Layout Editor Redesign

How my team helped enterprise customers automatically transcribe documents with a new layout editing experience in Hyperscience.

4 Months1 PM, 4 Engineers, 1 Designer (Me)

Project Background

The Hyperscience platform helps enterprise customers automate data entry of paper forms. We use machine learning models to automatically classify documents and extract handwriting and printed text from them, then output the extracted text as structured JSON to a downstream system. Common use cases include extracting text from health insurance claims, mortgage applications, invoices, or paystubs. Our customers use Hyperscience because it can drastically reduce the amount of manual work that’s required to process a paper document or form.

Hyperscience Workflow

What is a layout and why is it important?

When a user wants Hyperscience to extract data from a specific form, they must first create a layout in the system. Layouts help guide the transcription models and teach the machine how to identify a form and which fields to extract from it. When a layout is not configured properly or is missing all-together, it can severely reduce the automation rates for our customers. They don’t like that. 

To configure a layout, users must upload a blank version of the form and draw bounding boxes around all of the fields they need to extract – this might include text fields, dates, checkboxes, signatures, and more.

Sample Layout

Here’s a hypothetical example of a completed layout for an insurance application form. In this case an insurance underwriter is our primary user, she would have gone into Hyperscience to upload a blank version of the insurance form and then drawn bounding boxes to label all of the fields she needed to extract. You can see that each field has a few settings that can be configured here as well - these settings help the machine do its job but we won’t discuss them all here.

The Problem with Layouts

Layouts are critical to the automation process, but we heard from customers that creating and configuring them was tedious, frustrating, and error prone. 

We identified the following pain pain points:

As a layout owner, drawing fields to create a new layout took too much time and was easy to mess up.

  • Most layouts are multiple pages and have hundreds or even thousands of fields that often look really similar. For example, a form might have 10 checkboxes in a row. Users had to draw and properly label all 10 of those checkboxes.
  • Checkboxes saw the largest drop in automation when users didn’t draw them properly around the checkbox outline.
  • The layout editor design required users to awkwardly pan and zoom around the document in a small portion of the screen to draw fields effectively. 

As a Layout owner, making changes to an existing layout was frustrating.
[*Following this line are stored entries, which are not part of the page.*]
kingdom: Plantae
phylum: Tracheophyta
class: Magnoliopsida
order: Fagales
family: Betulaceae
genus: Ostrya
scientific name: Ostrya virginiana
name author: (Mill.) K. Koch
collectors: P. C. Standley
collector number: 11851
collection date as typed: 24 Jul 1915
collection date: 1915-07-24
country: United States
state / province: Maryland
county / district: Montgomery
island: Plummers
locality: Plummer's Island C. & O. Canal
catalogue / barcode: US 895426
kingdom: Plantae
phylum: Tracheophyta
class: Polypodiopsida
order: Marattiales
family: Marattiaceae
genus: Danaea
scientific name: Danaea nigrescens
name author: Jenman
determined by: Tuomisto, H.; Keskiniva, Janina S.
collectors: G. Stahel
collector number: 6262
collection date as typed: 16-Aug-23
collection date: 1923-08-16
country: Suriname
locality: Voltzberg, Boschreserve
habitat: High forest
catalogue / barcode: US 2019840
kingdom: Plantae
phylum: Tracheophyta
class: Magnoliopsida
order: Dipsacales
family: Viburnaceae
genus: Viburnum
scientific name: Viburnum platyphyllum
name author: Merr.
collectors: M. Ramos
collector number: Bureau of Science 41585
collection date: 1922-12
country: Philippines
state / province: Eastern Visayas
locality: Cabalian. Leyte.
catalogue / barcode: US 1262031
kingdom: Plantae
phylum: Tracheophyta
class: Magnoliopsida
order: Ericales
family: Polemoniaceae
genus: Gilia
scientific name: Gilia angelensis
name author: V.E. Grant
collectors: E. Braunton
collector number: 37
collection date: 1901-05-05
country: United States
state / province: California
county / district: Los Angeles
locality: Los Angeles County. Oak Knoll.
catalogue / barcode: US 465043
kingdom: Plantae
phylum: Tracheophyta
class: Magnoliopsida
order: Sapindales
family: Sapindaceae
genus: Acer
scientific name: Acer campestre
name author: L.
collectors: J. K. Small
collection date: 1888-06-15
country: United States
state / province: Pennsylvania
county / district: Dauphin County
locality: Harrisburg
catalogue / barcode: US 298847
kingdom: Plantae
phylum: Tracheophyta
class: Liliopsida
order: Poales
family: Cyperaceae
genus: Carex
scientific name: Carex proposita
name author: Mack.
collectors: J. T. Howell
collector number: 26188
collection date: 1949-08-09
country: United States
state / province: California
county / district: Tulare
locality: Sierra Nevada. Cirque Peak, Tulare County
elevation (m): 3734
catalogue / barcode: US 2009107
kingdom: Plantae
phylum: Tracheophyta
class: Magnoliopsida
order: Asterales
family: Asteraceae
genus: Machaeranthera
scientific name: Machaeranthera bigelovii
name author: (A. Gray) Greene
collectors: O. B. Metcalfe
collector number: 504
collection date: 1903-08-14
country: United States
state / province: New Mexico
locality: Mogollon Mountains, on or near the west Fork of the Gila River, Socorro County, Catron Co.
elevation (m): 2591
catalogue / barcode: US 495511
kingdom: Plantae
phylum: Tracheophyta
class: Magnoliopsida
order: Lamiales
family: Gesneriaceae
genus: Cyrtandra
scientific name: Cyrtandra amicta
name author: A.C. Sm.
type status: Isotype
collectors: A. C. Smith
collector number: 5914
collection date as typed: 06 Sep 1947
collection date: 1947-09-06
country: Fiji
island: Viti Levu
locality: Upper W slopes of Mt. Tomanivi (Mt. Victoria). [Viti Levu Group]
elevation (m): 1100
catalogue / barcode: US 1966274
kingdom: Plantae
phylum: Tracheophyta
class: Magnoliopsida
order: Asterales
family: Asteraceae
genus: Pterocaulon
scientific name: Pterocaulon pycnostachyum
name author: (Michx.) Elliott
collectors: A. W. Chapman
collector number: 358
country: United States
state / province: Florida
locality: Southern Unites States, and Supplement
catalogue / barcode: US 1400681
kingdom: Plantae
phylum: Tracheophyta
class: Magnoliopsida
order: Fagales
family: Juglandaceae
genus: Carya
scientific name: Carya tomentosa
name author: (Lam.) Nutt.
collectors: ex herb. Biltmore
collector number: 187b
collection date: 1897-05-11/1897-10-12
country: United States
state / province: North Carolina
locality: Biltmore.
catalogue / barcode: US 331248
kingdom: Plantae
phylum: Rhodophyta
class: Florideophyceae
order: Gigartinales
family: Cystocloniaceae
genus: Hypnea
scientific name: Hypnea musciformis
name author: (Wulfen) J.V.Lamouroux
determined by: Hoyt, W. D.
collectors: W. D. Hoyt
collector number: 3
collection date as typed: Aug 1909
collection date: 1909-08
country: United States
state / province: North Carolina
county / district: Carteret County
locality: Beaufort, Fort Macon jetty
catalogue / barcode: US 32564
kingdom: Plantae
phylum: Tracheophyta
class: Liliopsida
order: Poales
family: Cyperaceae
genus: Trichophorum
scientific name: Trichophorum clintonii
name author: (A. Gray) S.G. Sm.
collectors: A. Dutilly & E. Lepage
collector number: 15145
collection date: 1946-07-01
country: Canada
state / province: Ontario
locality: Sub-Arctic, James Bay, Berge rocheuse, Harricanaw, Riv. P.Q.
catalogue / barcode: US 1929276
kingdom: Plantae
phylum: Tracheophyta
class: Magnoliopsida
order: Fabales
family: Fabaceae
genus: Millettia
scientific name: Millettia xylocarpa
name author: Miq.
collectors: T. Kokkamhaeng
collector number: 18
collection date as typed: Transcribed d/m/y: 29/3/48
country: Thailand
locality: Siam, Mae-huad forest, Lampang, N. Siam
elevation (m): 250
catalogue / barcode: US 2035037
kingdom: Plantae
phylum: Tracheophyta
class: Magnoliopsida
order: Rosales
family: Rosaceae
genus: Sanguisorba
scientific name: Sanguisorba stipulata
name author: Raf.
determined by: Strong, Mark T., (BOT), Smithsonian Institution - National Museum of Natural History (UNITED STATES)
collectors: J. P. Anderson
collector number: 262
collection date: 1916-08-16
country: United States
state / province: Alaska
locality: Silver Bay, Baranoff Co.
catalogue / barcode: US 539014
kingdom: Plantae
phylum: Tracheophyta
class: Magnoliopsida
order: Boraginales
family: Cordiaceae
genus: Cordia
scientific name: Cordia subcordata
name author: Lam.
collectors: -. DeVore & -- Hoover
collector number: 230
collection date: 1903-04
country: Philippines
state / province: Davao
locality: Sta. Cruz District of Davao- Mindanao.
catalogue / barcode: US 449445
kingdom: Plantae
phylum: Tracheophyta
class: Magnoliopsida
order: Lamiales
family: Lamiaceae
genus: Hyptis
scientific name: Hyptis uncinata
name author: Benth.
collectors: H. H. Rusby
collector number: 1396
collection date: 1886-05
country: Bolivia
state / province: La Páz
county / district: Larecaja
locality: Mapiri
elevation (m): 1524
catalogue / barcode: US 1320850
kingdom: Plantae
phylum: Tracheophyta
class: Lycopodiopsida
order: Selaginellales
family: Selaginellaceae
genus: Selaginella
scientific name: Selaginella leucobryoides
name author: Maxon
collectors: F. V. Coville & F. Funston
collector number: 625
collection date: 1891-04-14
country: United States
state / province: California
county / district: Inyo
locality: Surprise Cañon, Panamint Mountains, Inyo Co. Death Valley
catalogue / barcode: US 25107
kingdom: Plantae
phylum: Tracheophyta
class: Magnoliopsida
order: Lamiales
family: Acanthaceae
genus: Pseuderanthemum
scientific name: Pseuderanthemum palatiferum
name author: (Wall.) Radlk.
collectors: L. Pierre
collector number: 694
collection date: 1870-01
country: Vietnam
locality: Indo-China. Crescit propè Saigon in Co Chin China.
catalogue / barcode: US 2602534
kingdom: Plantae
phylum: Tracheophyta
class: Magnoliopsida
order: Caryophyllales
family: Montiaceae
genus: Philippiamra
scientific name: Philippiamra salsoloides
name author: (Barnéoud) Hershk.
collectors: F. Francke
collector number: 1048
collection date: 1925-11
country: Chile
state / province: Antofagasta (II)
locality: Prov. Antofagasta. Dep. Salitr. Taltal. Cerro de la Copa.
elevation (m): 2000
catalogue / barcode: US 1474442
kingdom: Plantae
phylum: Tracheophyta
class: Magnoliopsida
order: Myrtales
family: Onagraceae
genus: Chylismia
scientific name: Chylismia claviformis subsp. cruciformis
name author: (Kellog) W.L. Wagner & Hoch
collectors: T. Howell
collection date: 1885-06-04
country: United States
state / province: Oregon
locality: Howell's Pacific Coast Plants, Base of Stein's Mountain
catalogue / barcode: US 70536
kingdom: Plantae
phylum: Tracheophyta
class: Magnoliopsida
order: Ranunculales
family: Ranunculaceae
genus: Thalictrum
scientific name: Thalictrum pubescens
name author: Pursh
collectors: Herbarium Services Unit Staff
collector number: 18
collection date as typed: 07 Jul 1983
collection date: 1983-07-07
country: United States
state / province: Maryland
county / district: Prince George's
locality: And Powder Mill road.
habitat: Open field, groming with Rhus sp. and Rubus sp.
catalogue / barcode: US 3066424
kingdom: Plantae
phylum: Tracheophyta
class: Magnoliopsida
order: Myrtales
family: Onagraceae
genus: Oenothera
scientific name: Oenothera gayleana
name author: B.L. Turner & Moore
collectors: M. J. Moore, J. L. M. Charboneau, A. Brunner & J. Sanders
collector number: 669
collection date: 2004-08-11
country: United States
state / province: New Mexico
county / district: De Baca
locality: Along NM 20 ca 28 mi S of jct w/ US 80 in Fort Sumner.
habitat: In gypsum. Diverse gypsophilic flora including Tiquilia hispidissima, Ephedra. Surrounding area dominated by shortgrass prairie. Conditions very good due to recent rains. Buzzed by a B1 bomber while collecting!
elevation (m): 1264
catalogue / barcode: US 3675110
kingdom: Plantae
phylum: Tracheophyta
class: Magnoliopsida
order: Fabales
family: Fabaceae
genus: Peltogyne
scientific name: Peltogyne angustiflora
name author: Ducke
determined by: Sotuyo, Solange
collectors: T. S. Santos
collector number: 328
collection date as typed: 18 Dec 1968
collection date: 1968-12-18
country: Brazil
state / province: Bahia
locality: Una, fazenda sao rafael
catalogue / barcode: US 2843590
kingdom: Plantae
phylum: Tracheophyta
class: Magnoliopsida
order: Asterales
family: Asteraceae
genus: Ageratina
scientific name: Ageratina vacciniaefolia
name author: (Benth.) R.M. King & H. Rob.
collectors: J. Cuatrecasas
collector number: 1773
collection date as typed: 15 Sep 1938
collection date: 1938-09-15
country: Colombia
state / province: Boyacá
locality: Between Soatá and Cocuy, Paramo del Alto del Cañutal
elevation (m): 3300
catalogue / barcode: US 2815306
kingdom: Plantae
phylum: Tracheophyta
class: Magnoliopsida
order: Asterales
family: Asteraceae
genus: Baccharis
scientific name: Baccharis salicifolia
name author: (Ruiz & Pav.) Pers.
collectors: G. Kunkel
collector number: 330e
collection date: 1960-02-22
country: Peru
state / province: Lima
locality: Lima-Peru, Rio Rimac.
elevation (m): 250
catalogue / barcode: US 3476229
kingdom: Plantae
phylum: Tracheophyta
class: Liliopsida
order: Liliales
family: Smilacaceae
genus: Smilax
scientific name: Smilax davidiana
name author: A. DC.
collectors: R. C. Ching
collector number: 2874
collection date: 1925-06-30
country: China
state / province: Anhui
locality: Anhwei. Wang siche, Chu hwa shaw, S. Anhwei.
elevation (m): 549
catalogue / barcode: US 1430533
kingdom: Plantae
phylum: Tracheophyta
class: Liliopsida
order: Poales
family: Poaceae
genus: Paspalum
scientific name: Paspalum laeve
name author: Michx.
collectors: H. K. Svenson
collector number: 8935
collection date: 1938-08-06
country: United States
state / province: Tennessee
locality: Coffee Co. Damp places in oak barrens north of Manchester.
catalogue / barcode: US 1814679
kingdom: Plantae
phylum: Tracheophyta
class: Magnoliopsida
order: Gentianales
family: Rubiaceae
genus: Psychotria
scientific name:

  • Users often returned to the layout editor to modify field configurations while optimizing a layout. For example, they may adjust the format of a date field or mark a certain field as Required. Unfortunately, there was no easy way to search for specific fields by name or type. Users had to hunt for the specific field they wanted on each page of the layout.
  • Additionally, we found that users tend to make the same changes over and over again when optimizing layouts – if they were changing the data format for one field, they usually needed to change it for all similar fields.

Original Layout Editor

The New Layout Editor Design

Our solution

Creating new layouts and drawing fields

  • To make this experience a bit easier, we first redistributed the core elements on the page to give more space to the document editing canvas. This meant users wouldn’t have to pan and zoom as much when drawing lots of fields. We also Introduced a new streamlined toolbar design to help give more space to the document editing experience. 
  • We also added two new beta features to help speed up drawing repetitive fields and increase accuracy called Auto Clone and One-click mode.
  • Auto Clone allowed a user to draw and label one field then magically find all other fields on the page that looked similar and instantly create them. This was especially useful when labeling forms with lots of checkboxes
  • One-click mode was a setting that allowed users to click anywhere within a blank field and have the system automatically identify and draw the bounding box for you. This meant perfectly drawn bounding boxes every time.  

Editing layouts

  • To help users edit and optimize layouts, we added the ability to bulk edit fields and redesigned the sidebar to make room for a new field search and filters. When used together, users could now quickly search for any instance of a field across all document pages, select them all and bulk edit their configurations with just a few clicks.

Validation and Launch

We worked closely with our customer success team, solutions engineers, and end users to gather feedback, test, and iterate on these features throughout the design and dev cycle. 

We also took a beta version of the new experience to one of our customers to demo. They were so excited about the new field search and bulk editing features. Because of that, we added some additional searching and filtering options to help fine tune this feature before launch.


Later in the year we rolled out the new experience to all customers with a 85% adoption rate and positive reviews. The improved layout editing experience was specifically called out by a new customer in a deal worth $1M+ ARR.